Chi-Fu: What’s going on? Strategy for tomorrow’s battle?
Li Shang: Uh, no. I think I think I’m going totally gay for that new male soldier, Ping.
Chi-Fu: Whoa this is Pre-Industrialization China. Is “gay” even a thing?
Li Shang: Well, it is now! I keep finding myself strangely attracted to Ping who is definitely a guy, as he speaks in that weird, effeminate low-voice of his and squats when he pees.
Chi-Fu: What do you want me to tell you? I’m pretty sure that’s not something we’re comfortable with in this era. Also Ping who that little sassy African-American dragon keeps calling “Mulan” for some reason would probably be totally weirded out if you told him.
Li Shang: It’s so frustrating. I’m trying to figure out if Ping feels the same way, but he’s hard to read. Men are notoriously difficult to understand.

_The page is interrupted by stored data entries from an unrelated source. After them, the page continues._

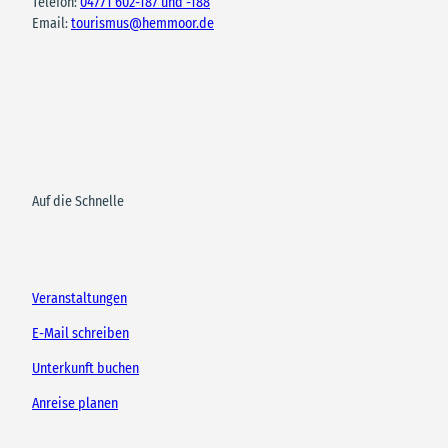
Telefon:
04771 602-187 und -188
Email:
tourismus@hemmoor.de
Auf die Schnelle
Veranstaltungen
E-Mail schreiben
Unterkunft buchen
Anreise planen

Chi-Fu: Yeah, for a week every month he seems to get really moody and easily upset. Also his crotch gets all bloody for some inexplicable and probably masculine reason.
Li Shang: That’s what I’m talking about! And you should have heard what he said after I sang that song, “I’ll Make a Man Out of You.”
Chi-Fu: What’d he say?
Li Shang: He just muttered, “Wow, that is a super-ironic song to sing to me.” What could he possibly mean by that?!
Chi-Fu: No clue. If only Ping were a woman, then this would be totally socially acceptable.
Li Shang: I wish! Unfortunately he is definitely a man. A man with two X chromosomes and no Adam’s apple and a camel toe, sometimes.
Chi-Fu: I don’t think this is worth obsessing over. We’ve got a big battle tomorrow, we should be planning our strategy.
Li Shang: I guess you’re right. What are the weather conditions going to be like?
Chi-Fu: Pretty cold, judging by Ping’s rock hard nipples at the tips of his perfect breasts.
Li Shang: Chi-Fu, my most trusted advisor, I must speak to you about an urgent matter.